* _Dataset records_:
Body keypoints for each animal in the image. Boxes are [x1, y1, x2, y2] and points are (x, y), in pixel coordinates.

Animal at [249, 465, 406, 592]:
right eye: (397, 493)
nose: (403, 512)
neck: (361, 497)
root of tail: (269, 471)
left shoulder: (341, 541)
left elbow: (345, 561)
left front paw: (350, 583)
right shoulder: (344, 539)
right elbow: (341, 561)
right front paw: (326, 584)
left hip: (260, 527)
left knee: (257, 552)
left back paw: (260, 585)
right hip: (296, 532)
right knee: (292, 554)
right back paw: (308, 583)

...

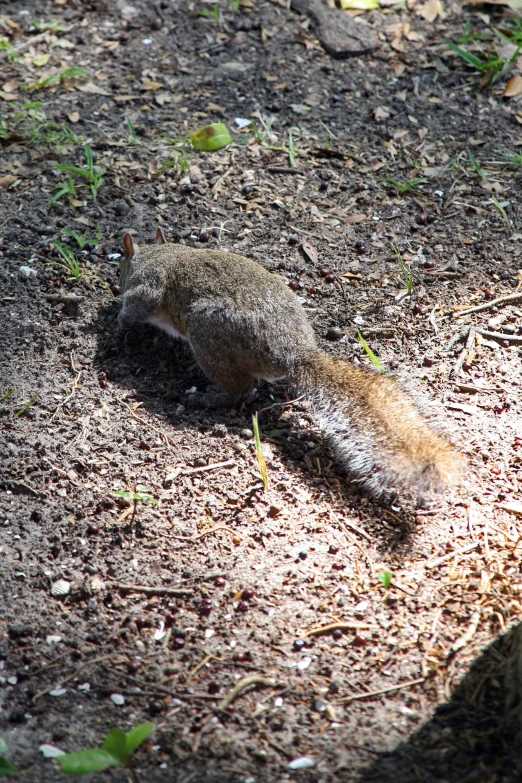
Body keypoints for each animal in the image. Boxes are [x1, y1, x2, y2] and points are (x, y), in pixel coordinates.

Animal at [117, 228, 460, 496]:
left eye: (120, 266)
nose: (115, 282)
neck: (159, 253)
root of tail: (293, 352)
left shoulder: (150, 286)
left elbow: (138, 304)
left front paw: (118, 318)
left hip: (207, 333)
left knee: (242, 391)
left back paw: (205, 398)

* _Your goal_:
Return only the part of the records above that opens with the line containing "left elbow: (138, 304)" and closes with the line containing "left back paw: (205, 398)", ends included.

* _Response for this exercise_:
left elbow: (138, 304)
left front paw: (118, 318)
left hip: (207, 333)
left knee: (242, 391)
left back paw: (205, 398)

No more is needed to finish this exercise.